Sul motivo della richiesta di riconoscimento del beneficio assistenziale previsto dalla legge 210/1992, in relazione alla menomazione del figlio, la Cassazione ribadisce che: “la prova a carico dell’interessato ha ad oggetto, a seconda dei casi, l’effettuazione della terapia trasfusionale o la somministrazione dei vaccini, il verificarsi di danni e il nesso causale tra la prima e i secondi, da valutarsi secondo un criterio di ragionevole probabilità scientifica.”

Per quanto riguarda infine il criterio di valutazione del nesso di causa, la Cassazione ritiene corretta la sentenza della Corte d’Appello che non ha violato il principio dell’quivalenza delle concause o condizioni perché, pur ritenendolo applicabile in astratto, ha escluso che potesse esserlo nel caso concreto.

Il Giudice ha condiviso le conclusioni del CTU, perché fondate su argomentazioni approfondite. Il consulente ha concluso che è da escludersi sia lo sviluppo di un quadro di encefalite post vaccinica da parte del minore sia che la sindrome autistica possa qualificarsi come complicanza derivata dalla somministrazione dei vaccini.

La Corte d’appello ha valutato l’esistenza del nesso causale alla luce del criterio della “ragionevole probabilità scientifica”, rilevando che in giudizio non è stata accertata l’incidenza deterministica, anche come concausa, delle vaccinazioni sulla insorgenza della sindrome autistica” così da poterne inferire il nesso causale tra il trattamento vaccinale somministrato al minore e la sindrome autistica diagnosticatagli”, giungendo correttamente ad escludere la sussistenza del nesso di causalità.

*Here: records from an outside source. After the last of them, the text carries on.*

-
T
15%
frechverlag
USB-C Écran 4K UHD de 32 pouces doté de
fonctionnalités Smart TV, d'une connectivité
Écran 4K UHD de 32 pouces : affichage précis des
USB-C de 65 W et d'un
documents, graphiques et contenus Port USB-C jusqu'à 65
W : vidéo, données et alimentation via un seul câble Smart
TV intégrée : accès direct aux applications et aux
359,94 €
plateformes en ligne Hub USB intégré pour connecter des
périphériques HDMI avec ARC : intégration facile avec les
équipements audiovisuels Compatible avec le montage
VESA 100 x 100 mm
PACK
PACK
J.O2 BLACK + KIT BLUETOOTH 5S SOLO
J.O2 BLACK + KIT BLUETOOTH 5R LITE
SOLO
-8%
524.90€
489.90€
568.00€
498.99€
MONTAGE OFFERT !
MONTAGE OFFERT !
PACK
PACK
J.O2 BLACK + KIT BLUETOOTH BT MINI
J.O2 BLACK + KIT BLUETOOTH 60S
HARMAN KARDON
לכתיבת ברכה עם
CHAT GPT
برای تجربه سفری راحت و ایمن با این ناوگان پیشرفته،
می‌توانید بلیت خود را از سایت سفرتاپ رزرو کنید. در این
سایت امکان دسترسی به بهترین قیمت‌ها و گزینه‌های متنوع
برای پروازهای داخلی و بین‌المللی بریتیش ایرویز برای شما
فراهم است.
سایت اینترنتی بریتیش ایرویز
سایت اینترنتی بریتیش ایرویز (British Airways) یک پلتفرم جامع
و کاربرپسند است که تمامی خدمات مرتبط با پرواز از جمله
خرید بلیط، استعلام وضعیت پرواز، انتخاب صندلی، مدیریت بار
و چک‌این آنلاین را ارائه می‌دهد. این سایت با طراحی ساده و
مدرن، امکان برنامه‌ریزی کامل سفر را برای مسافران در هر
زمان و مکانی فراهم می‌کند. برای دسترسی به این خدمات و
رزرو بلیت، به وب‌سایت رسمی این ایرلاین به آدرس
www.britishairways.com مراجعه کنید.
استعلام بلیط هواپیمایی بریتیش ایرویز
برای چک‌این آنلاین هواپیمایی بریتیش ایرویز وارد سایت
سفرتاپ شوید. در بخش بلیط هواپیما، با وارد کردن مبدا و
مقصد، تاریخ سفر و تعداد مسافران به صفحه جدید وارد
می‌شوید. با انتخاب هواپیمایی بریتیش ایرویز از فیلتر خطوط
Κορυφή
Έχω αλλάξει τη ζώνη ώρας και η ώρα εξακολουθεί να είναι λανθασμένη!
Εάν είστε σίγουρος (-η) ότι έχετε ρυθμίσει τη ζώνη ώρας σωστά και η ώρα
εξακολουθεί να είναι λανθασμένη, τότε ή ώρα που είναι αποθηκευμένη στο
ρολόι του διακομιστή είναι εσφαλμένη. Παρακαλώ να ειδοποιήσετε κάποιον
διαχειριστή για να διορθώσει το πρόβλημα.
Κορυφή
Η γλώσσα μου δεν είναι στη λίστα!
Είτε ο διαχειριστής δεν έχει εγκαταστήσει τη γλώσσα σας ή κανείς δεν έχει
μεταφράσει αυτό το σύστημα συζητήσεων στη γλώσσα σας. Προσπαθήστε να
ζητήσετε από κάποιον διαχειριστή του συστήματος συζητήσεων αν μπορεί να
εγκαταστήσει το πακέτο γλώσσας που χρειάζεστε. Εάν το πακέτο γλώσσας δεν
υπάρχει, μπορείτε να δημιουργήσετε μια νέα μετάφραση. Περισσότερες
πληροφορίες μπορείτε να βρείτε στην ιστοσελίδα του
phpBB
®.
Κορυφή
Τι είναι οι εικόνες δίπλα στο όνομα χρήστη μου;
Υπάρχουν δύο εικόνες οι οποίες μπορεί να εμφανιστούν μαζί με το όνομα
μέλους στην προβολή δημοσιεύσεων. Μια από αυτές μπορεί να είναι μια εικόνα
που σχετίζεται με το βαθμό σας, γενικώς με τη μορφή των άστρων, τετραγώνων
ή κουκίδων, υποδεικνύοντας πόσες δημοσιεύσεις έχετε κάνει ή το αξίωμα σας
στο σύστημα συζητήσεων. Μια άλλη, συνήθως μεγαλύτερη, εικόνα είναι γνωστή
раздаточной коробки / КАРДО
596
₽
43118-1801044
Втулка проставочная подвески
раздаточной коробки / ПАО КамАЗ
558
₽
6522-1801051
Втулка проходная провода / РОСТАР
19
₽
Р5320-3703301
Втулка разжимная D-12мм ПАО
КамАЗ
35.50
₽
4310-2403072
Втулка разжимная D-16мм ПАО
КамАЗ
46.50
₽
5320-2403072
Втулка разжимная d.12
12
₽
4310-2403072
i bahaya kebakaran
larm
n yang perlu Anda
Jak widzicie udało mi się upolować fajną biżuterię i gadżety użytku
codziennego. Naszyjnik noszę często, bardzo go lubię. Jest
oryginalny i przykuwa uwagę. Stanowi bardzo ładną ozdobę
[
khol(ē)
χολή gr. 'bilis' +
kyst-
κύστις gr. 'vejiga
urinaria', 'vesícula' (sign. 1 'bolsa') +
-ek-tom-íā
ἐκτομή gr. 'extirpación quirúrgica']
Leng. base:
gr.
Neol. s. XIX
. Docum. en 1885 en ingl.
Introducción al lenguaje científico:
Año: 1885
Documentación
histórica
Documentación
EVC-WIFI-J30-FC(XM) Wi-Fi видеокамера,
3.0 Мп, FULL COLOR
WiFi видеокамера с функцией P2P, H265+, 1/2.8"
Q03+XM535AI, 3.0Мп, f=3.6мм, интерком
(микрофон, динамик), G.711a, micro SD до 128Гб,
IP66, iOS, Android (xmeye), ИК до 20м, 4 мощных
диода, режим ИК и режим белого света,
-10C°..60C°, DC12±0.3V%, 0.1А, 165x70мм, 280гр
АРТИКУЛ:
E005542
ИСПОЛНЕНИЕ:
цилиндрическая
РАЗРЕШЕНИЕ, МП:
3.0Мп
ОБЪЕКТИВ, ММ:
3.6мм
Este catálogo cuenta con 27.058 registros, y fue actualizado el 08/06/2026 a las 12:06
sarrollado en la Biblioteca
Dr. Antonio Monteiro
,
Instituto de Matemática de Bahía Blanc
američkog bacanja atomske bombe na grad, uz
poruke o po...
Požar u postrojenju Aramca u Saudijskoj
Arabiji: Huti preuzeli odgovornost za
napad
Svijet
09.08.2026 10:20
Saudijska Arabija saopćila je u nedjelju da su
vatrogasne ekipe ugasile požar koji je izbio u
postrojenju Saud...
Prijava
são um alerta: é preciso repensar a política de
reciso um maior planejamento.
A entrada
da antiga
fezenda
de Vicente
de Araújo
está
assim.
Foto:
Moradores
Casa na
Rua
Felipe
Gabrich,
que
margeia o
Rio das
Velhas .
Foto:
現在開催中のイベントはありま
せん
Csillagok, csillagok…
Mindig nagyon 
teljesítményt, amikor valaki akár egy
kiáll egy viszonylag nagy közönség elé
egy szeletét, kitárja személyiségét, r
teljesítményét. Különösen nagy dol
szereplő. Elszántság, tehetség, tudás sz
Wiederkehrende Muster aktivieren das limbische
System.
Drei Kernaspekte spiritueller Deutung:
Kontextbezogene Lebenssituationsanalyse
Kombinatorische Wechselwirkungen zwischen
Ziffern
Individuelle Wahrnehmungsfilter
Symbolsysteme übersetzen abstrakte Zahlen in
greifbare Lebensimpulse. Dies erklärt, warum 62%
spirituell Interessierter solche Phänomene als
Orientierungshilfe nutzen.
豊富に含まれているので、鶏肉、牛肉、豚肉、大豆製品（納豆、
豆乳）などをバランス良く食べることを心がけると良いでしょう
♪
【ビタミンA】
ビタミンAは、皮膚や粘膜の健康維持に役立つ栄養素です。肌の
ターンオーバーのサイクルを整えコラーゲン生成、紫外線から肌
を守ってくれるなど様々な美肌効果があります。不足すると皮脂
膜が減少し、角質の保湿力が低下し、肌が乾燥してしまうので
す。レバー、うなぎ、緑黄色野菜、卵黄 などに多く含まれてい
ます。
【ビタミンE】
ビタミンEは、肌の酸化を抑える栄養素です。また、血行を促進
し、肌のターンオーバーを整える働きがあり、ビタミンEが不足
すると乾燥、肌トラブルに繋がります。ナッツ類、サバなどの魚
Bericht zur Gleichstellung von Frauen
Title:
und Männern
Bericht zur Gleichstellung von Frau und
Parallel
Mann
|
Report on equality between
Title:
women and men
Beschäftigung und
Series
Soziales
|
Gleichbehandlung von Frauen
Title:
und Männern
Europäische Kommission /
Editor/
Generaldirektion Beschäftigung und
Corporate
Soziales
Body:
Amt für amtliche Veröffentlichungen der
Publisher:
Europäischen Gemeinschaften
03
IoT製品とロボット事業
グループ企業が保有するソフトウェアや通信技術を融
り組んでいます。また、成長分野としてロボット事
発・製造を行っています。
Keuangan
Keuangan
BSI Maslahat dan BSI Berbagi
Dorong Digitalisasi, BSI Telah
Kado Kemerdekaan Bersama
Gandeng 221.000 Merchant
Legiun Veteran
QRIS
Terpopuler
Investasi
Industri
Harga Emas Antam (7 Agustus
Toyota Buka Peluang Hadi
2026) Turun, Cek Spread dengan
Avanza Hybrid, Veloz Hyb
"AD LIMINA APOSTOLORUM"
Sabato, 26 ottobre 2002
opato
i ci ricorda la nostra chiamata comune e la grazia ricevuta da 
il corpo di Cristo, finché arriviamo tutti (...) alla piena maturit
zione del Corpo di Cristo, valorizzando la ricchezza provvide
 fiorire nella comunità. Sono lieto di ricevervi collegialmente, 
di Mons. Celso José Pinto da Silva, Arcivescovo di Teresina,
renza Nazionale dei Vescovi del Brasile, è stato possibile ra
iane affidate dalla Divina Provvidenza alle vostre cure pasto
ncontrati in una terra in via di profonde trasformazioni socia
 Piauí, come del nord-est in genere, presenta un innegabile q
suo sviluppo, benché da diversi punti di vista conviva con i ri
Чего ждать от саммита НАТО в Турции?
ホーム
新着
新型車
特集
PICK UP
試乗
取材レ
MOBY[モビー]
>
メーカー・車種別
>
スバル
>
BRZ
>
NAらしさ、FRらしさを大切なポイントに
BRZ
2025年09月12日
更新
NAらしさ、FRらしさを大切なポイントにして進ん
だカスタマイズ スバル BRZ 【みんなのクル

La Cassazione ha concluso la sentenza affermando che “diversamente da quanto prospettato dal ricorrente nella memoria … considerato che la decisione impugnata … ha escluso il nesso di causalità e di concausalità tra la patologia denunciata e la somministrazione del vaccino e la presenza di elementi indiziari di segno opposto, non si pone il problema della applicabilità alla fattispecie in esame della Direttiva 85/374/CEE del Consiglio, del 25 luglio 1985, adottata per favorire il ravvicinamento delle legislazioni nazionali in materia di responsabilità del produttore per i danni causati dal carattere difettoso dei suoi prodotti al fine di evitare falsare il gioco della concorrenza e pregiudicare la libera circolazione delle merci all’interno del mercato”.